Kubernetes is a popular system for deploying distributed applications on clusters, particularly in the cloud. You can use Kubernetes to launch Dask workers in the following two ways:

  1. Helm: You can launch a Dask scheduler, several workers, and an optional Jupyter Notebook server on a Kubernetes easily using Helm

    helm repo add dask https://helm.dask.org/    # add the Dask Helm chart repository
    helm repo update                             # get latest Helm charts
    helm install dask/dask                     # deploy standard Dask chart

    This is a good choice if you want to do the following:

    1. Run a managed Dask cluster for a long period of time
    2. Also deploy a Jupyter server from which to run code
    3. Share the same Dask cluster between many automated services
    4. Try out Dask for the first time on a cloud-based system like Amazon, Google, or Microsoft Azure (see also our Cloud documentation)


    For more information, see Dask and Helm documentation.

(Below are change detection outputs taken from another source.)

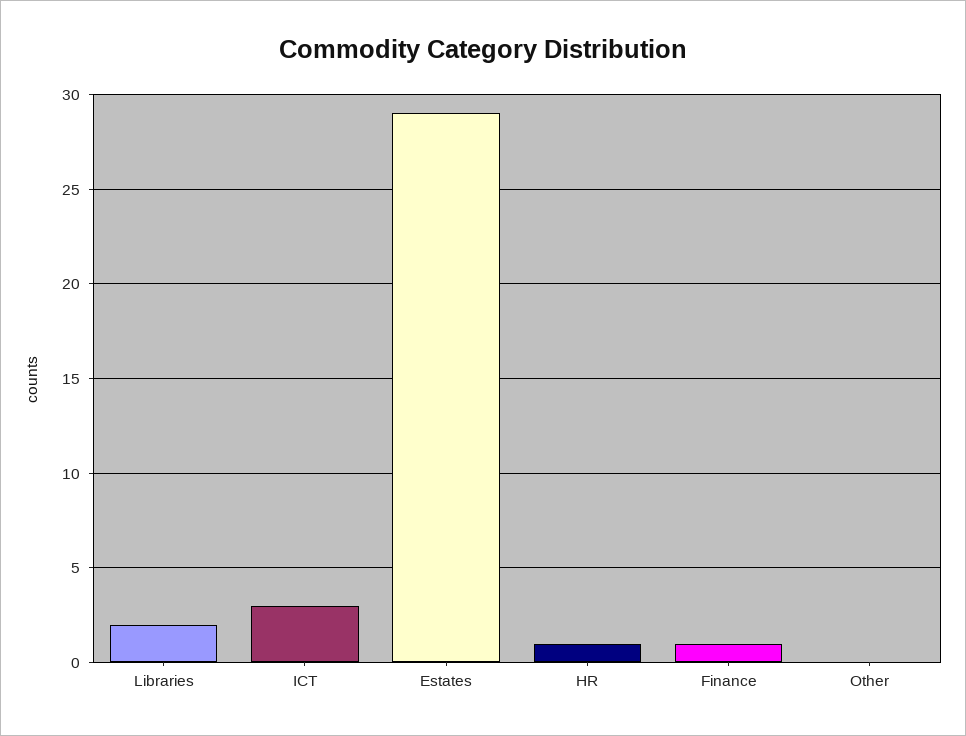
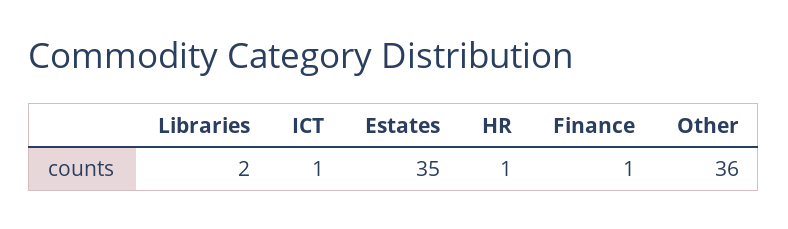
  {
    "Libraries": 2,
-   "ICT": 3,
+   "ICT": 1,
-   "Estates": 29,
+   "Estates": 35,
    "HR": 1,
    "Finance": 1,
-   "Other": 0
+   "Other": 36
  }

  2. Native: You can quickly deploy Dask workers on Kubernetes from within a Python script or interactive session using Dask-Kubernetes

    from dask_kubernetes import KubeCluster
    cluster = KubeCluster.from_yaml('worker-template.yaml')
    cluster.scale(20)  # add 20 workers
    cluster.adapt()    # or create and destroy workers dynamically based on workload
    from dask.distributed import Client
    client = Client(cluster)

    This is a good choice if you want to do the following:

    1. Dynamically create a personal and ephemeral deployment for interactive use
    2. Allow many individuals the ability to launch their own custom dask deployments, rather than depend on a centralized system
    3. Quickly adapt Dask cluster size to the current workload


    For more information, see Dask-Kubernetes documentation.

You may also want to see the documentation on using Dask with Docker containers to help you manage your software environments on Kubernetes.